Where humans hold the advantage

But humans are superior to machines in three important ways:

  1. Humans can explore, ask questions, and be open to new ideas and ways of working. Machines cannot compete with humans on creativity.
  2. Humans are capable of empathy, which is necessary to connect well with people and build meaningful relationships. People can influence emotions, inspire action, express empathy, and use persuasion to sway outcomes in ways that machines cannot.
  3. Human decision-making can navigate more open-ended scenarios. Machines can process and analyse significant amounts of data to generate insights, but if external factors change along the way, the original algorithms may no longer work. Human intervention is required to adjust programmed assumptions and define the new system rules before the machine can “learn” and evolve.

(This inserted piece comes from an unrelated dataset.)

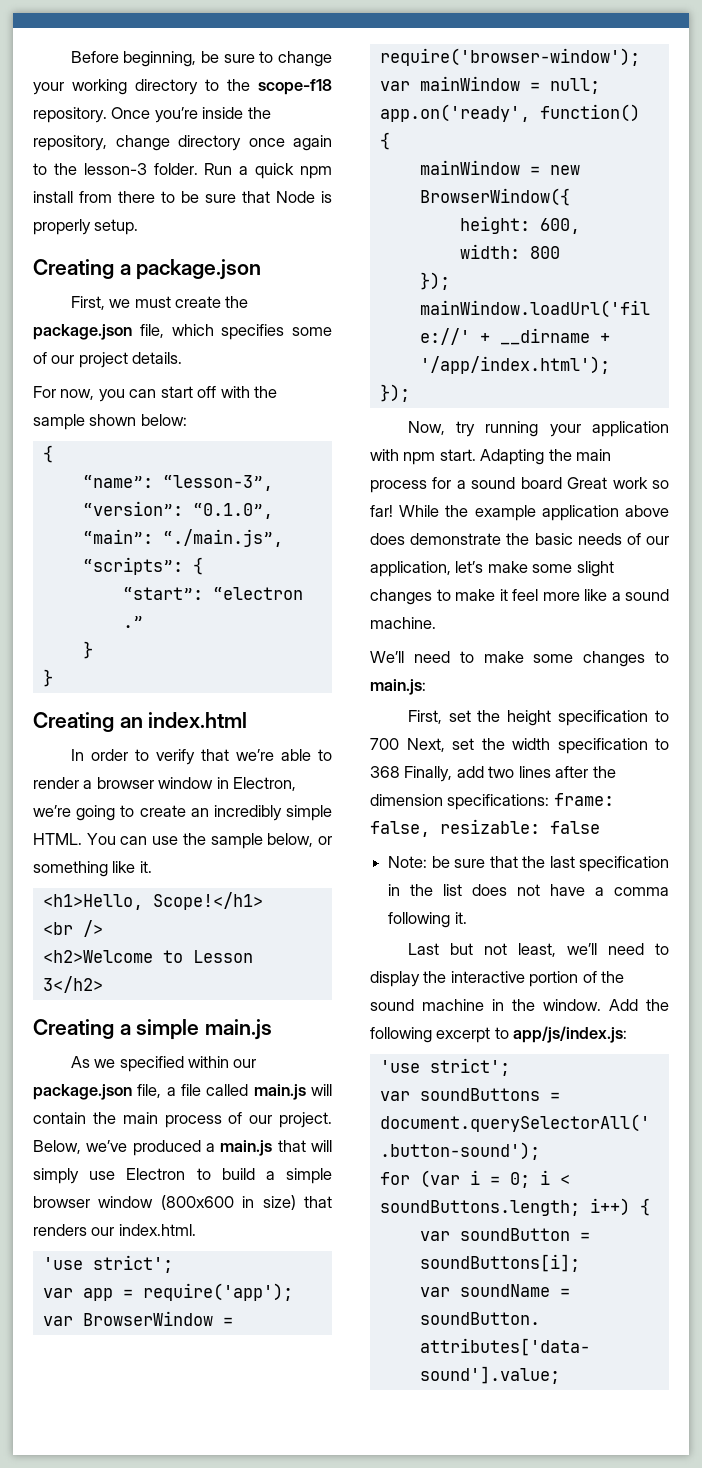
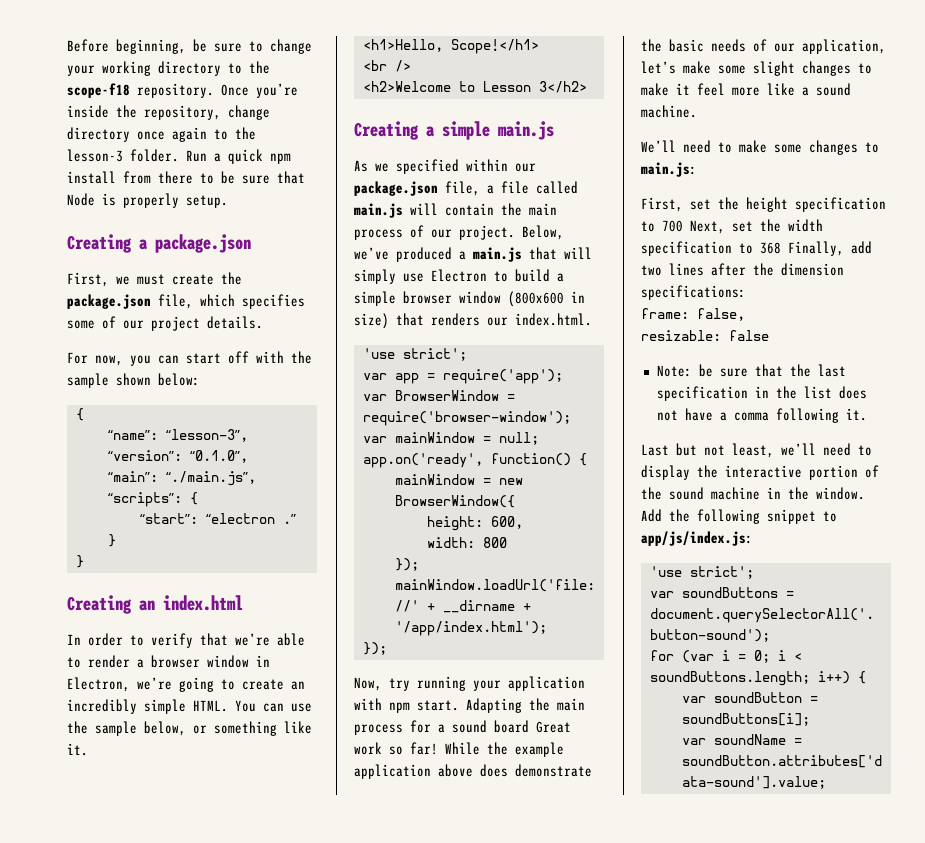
(550, 802) none -> (746, 292) //
(430, 829) none -> (745, 314) //
[436,1027,491,1043] excerpt -> [767,509,816,524] snippet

Simply put, the ‘science’ of decision making that underlies many computer systems remains much less valuable than the ‘art’ , as explained by Ray Dalio, Founder, Co-Chief Investment Officer and Co-Chairman of Bridgewater Associates.

With machines assisting in repetitive, rule-based tasks, humans can spend more time on higher-value work that requires cognitive skills, creativity, and judgment – characteristics that machines lack.

What workers can do to be future-ready

In many areas, machines will not be able to replace human workers. Instead, man and machine together can produce even better results. This has happened through past industrial revolutions, and will most likely continue in the future.

Humans should therefore focus on doing what machines cannot. Do what complements the use of automation, hone creative thinking skills, embrace fresh ideas, and be adaptable, especially as newer industries and business models develop.

Humans should also be prepared that many jobs will be transformed, and new jobs will be created. The adjustment process in the short to medium term can be painful, due to the mismatch of skills between existing and future jobs as well as the ever-increasing rate of change. To manage this, workers must adopt a growth mindset and a spirit of continual learning, and always be open to upgrading and reskilling themselves.

A future-ready GIC

As part of our continuous drive for enterprise excellence, GIC leverages AI, data analytics, machine learning, and robotic process automation for our day-to-day processes.

With over 1,500 employees, we also reinforce a culture of openness, empathy, and innovation. We are committed to developing our people, providing opportunities for them to learn and grow, and supporting them in taking charge of their own career development.

For instance, GigHub is a platform where GIC employees can collaborate on self-initiated projects outside of their job scope, to improve GIC. Our in-house innovation lab, GIC Labs, creates novel and customised solutions, and undertakes research on tech trends that can be implemented enterprise-wide. Technology specialists are embedded in our investment teams, so that data analytics and insights can be applied for better underwriting and investment decisions. GIC School, our dedicated Learning & Development academy, offers individual and team development programmes to complement on-the-job training.

At the same time, we recognise that effective teams are key to GIC’s success. All managers must live up to a comprehensive, rigorous set of leadership expectations. Teams also undergo curated programmes that facilitiate a high-trust environment built on meaningful relationships, honest conversations, and positive team energy.

Ultimately, automation and digitalisation are here to stay. To adapt to this changing reality, workers need not be fearful of machines. A more constructive way of thinking about this is to consider how humans and machines can add value to each other, with each party’s strengths filling in for the other’s weaknesses.

Together, man and machine have the makings of a formidable alliance.